Recode reported earlier Monday that the founder and CEO of Tesla and SpaceX may be too busy with work to attend the meeting, which is planned to include Apple CEO Tim Cook, Google founder Larry Page, and several other executives from major technology companies.
An email seeking comment from Trump's representatives was not returned.
The issues on the table for a meeting between Musk and Trump might include transportation issues, such as both electric cars and the regulation of autonomous driving, as well as renewable energy and space.
To some eyes, the two men could not appear to agree on less. On one hand, Musk has said that the primary purpose of Tesla is "accelerating the world's transition to sustainable energy." He has expressed concern over atmospheric carbon levels, and he has publicly argued in favor of a carbon tax. Originally an electric car company alone, Tesla now owns a solar power business.
Trump, on the other hand, is a climate change doubter who has appointed fossil-fuel industry advocates to key positions in his cabinet, including to the head of the Environmental Protection Agency.
Musk's companies also make use of state and federal tax-credits, including some that promote the sale of electric vehicles or solar power.
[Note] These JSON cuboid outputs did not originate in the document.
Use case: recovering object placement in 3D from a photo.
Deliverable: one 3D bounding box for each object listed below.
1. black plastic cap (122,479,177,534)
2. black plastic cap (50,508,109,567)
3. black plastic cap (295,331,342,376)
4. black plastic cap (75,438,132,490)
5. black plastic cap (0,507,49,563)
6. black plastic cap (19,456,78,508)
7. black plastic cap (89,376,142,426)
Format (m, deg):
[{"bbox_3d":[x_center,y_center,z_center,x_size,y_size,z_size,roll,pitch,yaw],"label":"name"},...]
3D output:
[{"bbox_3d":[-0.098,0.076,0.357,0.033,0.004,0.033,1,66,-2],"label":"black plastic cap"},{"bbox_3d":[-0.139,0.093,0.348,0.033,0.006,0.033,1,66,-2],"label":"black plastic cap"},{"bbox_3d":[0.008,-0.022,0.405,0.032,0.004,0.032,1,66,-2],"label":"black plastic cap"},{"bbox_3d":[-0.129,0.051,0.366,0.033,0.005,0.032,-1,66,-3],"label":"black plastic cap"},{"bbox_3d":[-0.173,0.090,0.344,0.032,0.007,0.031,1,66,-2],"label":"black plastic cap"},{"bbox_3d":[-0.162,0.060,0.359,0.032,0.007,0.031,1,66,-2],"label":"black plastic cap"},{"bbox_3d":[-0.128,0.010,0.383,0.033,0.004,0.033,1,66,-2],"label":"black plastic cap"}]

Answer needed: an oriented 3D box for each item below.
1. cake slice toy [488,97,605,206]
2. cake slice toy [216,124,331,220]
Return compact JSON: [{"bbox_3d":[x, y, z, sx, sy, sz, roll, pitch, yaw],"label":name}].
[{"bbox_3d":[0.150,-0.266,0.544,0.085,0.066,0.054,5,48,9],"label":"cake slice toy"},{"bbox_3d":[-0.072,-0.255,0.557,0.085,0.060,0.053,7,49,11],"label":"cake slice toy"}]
Some have speculated these could be in jeopardy under a Trump administration, though Musk has said the impact of government money on his businesses is overstated by critics.
But Musk knows Silicon Valley's most famous Trump supporter, Peter Thiel, from their time building PayPal together, and that could help build rapport between Musk and the president-elect.
Musk is also somewhat unusual among major technology company founders in that he runs businesses with significant and growing manufacturing operations in the United States. Returning factory jobs to U.S. soil was an issue Trump frequently spoke about during his campaign.
In an interview with CNBC in early November, prior to the election, Musk said he did not think election would have a serious impact on his business either way, but said he felt Trump did not "seem to have the sort of character that reflects well on the United States."